Внешне пленный солдат почти копия Реслера. На этом, пожалуй, можно сыграть... Обер-лейтенант поднимает руку:

— В мою машину. Документы — сюда, у себя никаких отметок прошу не оставлять. Продолжайте, пожалуйста.

— Следующий! — рычит Файерморген. Его коробит тон обер-лейтенанта, младшего по чину, но, увы, имеющего право распоряжаться. А Франке-Штреземанн вновь безразлично застывает в кресле.

...Подполковник фон Герлиц по достоинству оценил предложение Франке. Больше того, он сам принял деятельное участие в разработке плана внедрения в Россию перспективнейшего агента, наилучшим образом зарекомендовавшего себя в СД и абвере, — Отто Реслера. План получил одобрение высокого начальства. Все были довольны. Впрочем, Штреземанн не будет утверждать, что был доволен и сам Реслер: возможно, он мечтал об иной карьере.

Три месяца прожил Реслер бок о бок с Сырмолотовым на специально отведенной для них даче. Официально унтерштурмфюрер числился в командировке. Большую часть времени они проводили в беседах. Говорили за работой (Реслер изучал и трудовые навыки подопечного), за выпивкой, на отдыхе, перед сном...

...Несчастные случаи во время войны нередки. Однажды, возвращаясь из командировки, «Реслер» погиб, «подорвавшись на партизанской мине». Состоялись пышные похороны. Потом... в Долинске появился «Сырмолотов».

* * *

В тысяча девятьсот сорок четвертом году связь с «Фиалкой» прекратилась. Пропали без вести агенты-связники Шредер, Зандберг...

...Третий рейх перестал существовать. Казалось, на «Фиалке» можно было поставить крест...

Приглушенно, с мягкими переливами, пробили старинные стенные часы. Штреземанн открыл глаза, потянулся. Заперев и поставив под сигнализацию сейфы, проверил перед зеркалом состояние своего туалета и четкой, размеренной походкой направился к выходу. Настало время ехать к шефу.

5

— Если не ошибаюсь, вы предпочитаете болгарские?
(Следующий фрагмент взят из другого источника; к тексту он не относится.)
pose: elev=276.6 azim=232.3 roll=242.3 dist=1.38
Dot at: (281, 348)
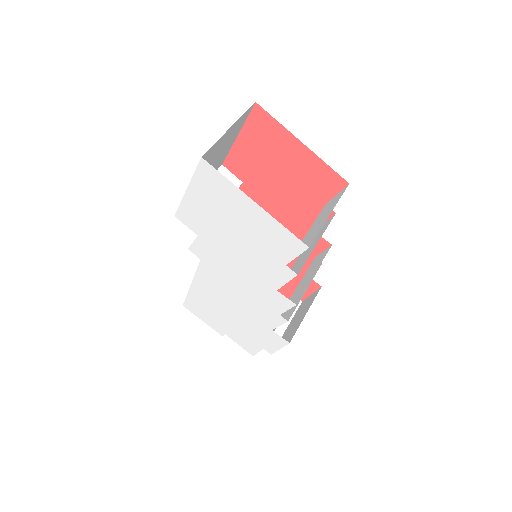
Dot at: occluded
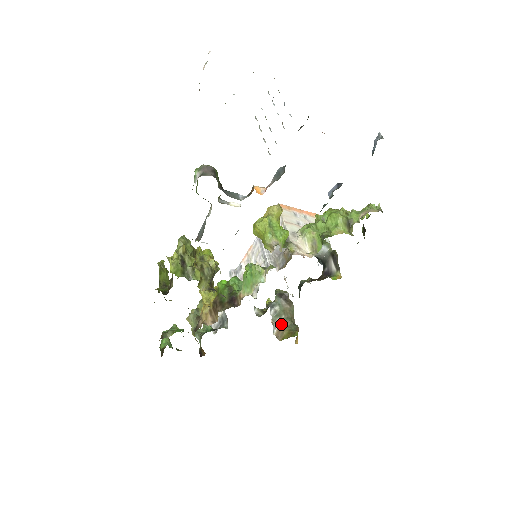
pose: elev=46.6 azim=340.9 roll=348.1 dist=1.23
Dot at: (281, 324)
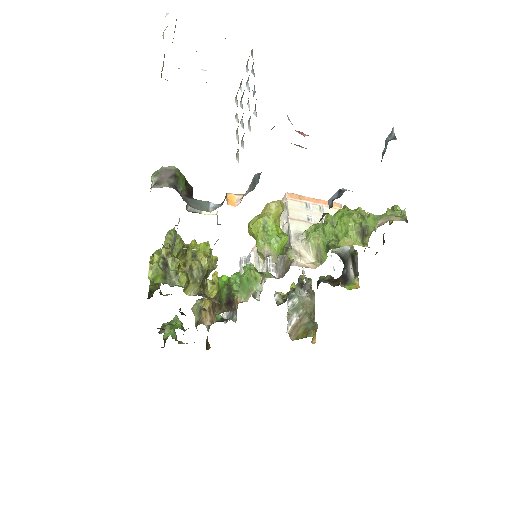
Dot at: (297, 320)
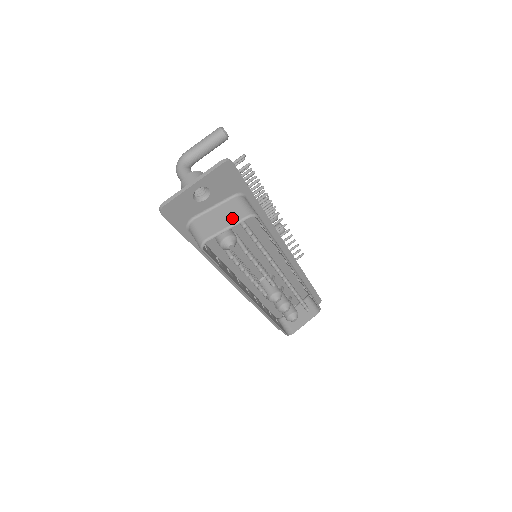
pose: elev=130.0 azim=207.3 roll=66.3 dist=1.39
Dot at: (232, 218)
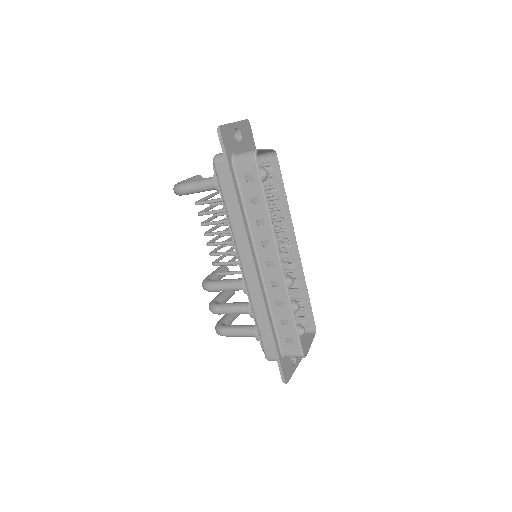
Dot at: occluded
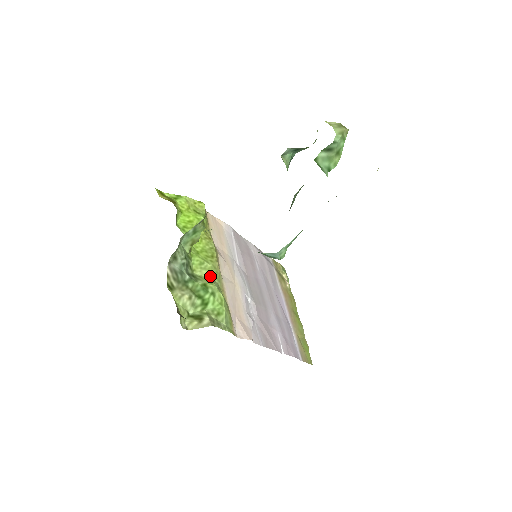
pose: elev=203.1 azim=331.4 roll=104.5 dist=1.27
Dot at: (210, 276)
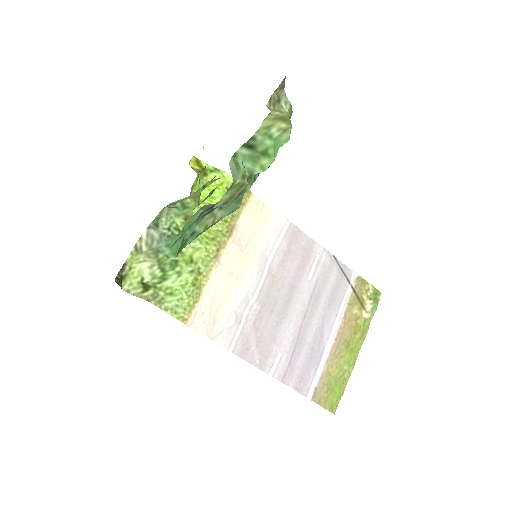
Dot at: (193, 256)
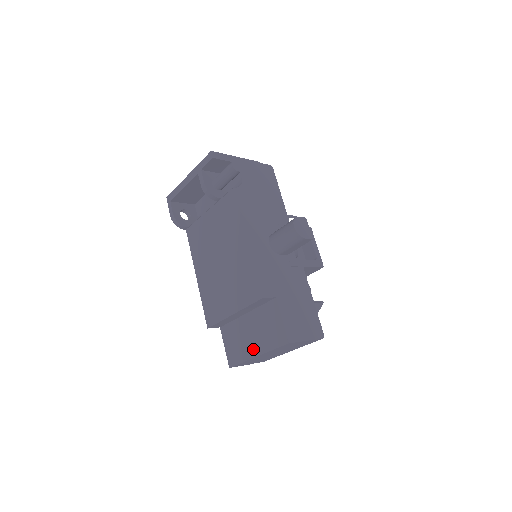
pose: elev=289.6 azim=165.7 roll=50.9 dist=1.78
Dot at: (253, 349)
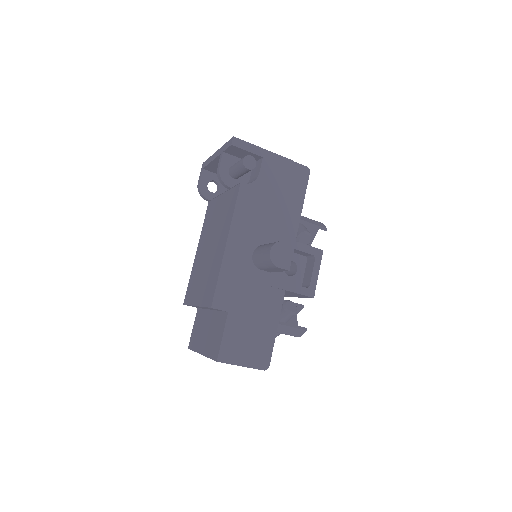
Dot at: (202, 346)
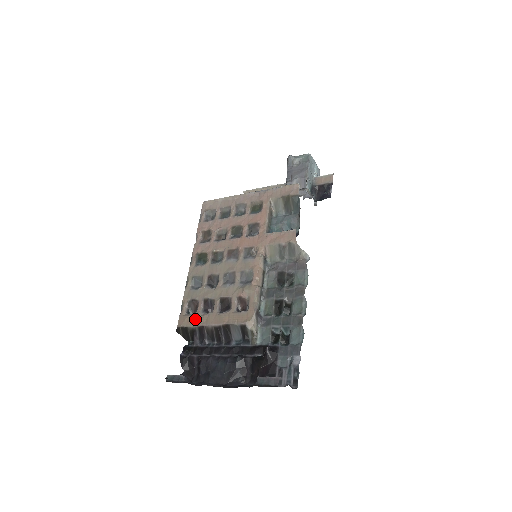
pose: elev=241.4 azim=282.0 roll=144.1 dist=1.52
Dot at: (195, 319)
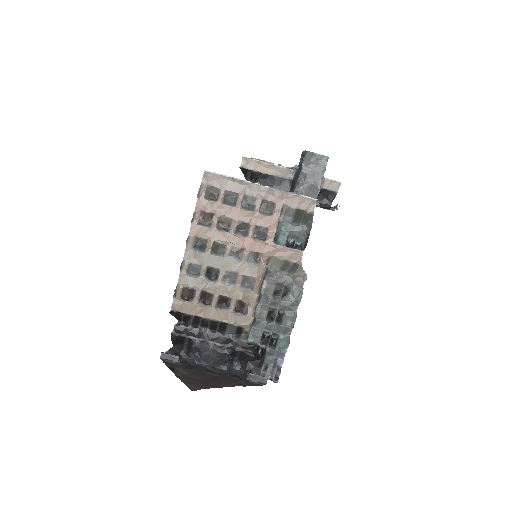
Dot at: (192, 308)
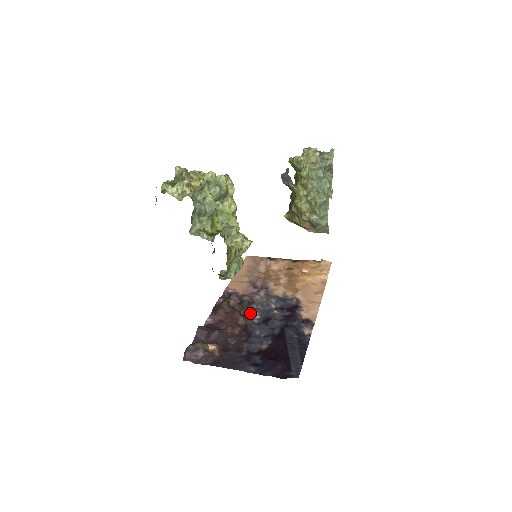
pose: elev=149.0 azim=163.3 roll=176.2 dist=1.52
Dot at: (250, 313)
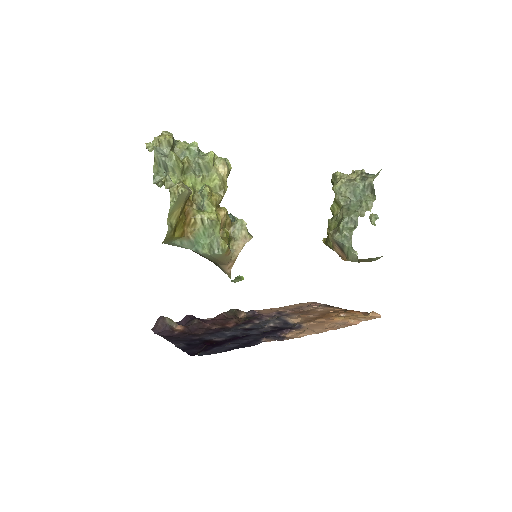
Dot at: (245, 323)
Закуривайте, пожалуйста, Анатолий Степанович, — подполковник Климов придвинул инженеру Шушарину пачку сигарет «Родопи». — И очень прошу рассказать поподробнее. Для нас могут оказаться важными самые мелкие детали.
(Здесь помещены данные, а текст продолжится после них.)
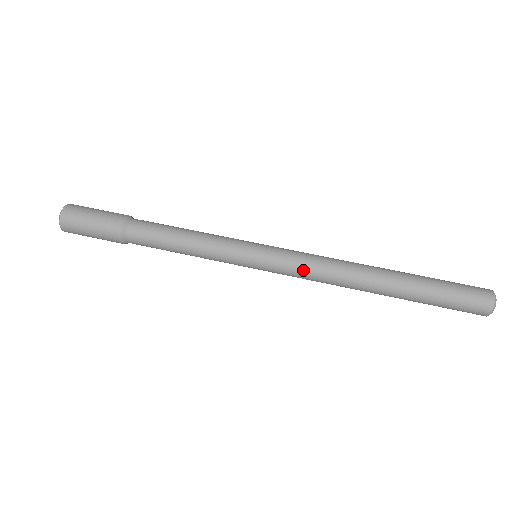
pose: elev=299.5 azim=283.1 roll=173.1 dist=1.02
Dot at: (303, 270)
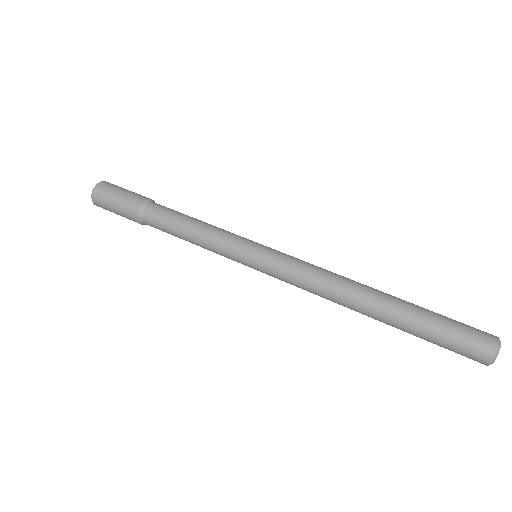
Dot at: (300, 266)
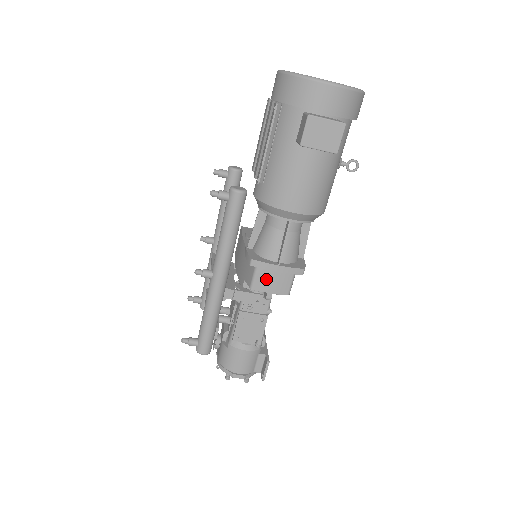
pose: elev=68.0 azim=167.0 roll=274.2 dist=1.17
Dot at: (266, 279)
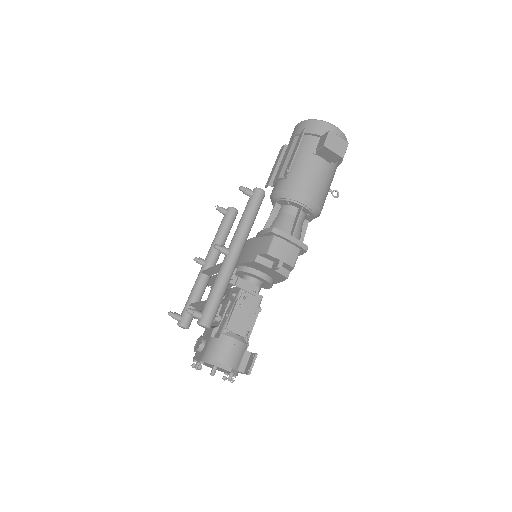
Dot at: (280, 248)
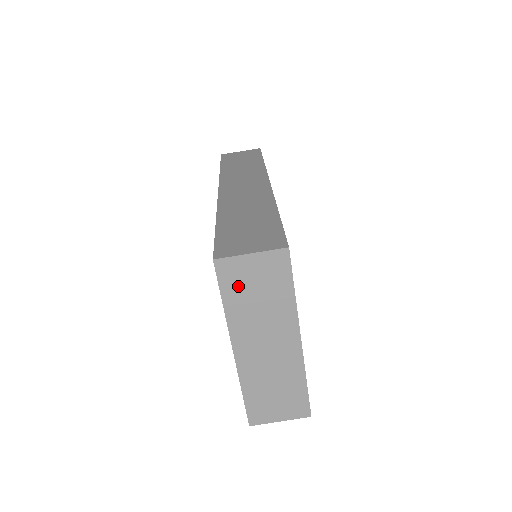
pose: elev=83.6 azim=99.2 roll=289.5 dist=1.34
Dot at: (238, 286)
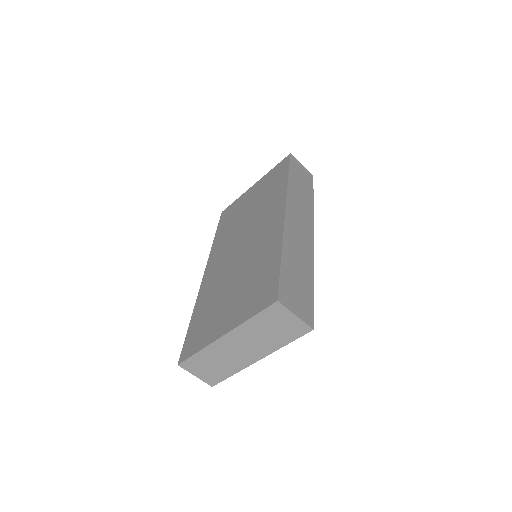
Dot at: (270, 319)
— Я, Алексей Петрович, не детектив, может, чего и не усмотрел, не взыщите. Все ваши инструкции я выполнил в точности, хотя не скрою, поначалу роль этакого Дон-Жуана, как говорится «с ходу влюбившегося» в первую встреченную нами в НИИ женщину, давалась мне нелегко. Опыта, понимаете, не хватало, да и систему Станиславского я не изучал. Недосуг было. Все точными науками занимался. Кстати, эта лаборантка Леночка, через которую я информировал Евгения Андреевича о текущих делах, она... э... действительно незамужняя?
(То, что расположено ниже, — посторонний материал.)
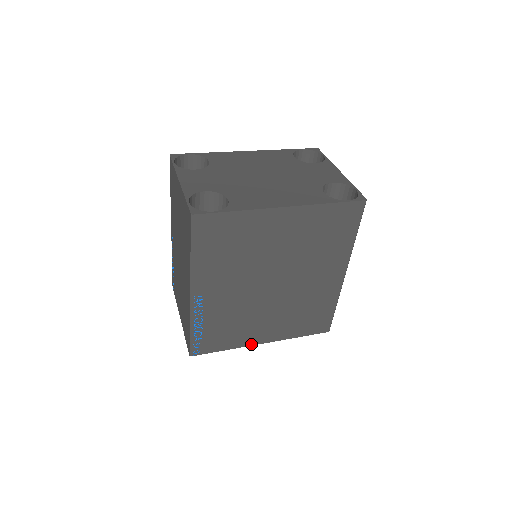
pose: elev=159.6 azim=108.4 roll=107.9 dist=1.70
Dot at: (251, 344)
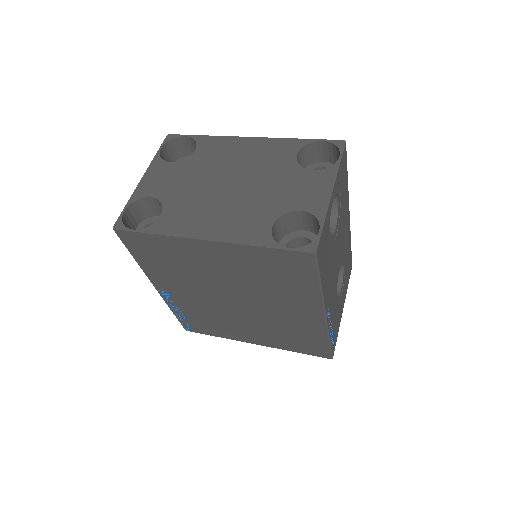
Dot at: (241, 340)
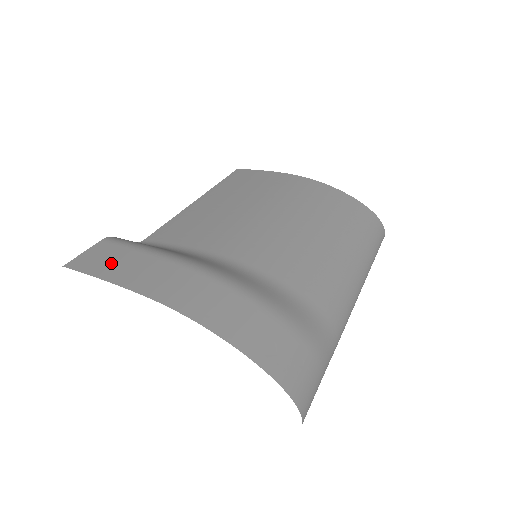
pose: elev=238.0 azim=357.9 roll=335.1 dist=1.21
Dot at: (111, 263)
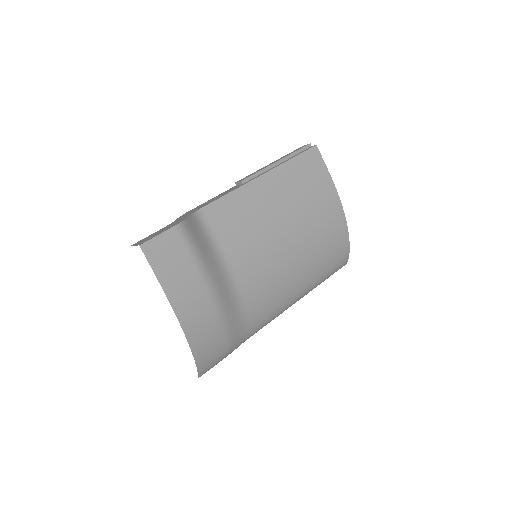
Dot at: (168, 262)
— Почему это вас интересует, Анатолий Степанович?

— Ну, я думаю, военной тайны здесь нет. А девушка очень симпатичная. И умна... Не предполагал наличия у женщин таких способностей к аналитическому мышлению.

— Действительно незамужняя, — улыбнулся Алексей Петрович. — И все, что она вам о себе рассказывала — тоже соответствует действительности. Вас никто не собирался вводить в заблуждение.

— Да, да. Понимаю. Это была моя задача — ввести в заблуждение Федора Семеновича. С этим, полагаю, я справился. Сырмолотов — не химик. Во всяком случае не крупный специалист в этой области. Уверен, он до сих пор находится в убеждении, что держал в руках подлинные материалы с химическими формулами нового ракетного топлива, сведениями о способах применения катализаторов и... итоговыми выкладками об эффективности этого горючего. Должен сказать, что если данные действительно попадут на Запад, там надолго запутаются в решении проблемы.

— Анатолий Степанович, вы не будете против записи вашего рассказа на пленку?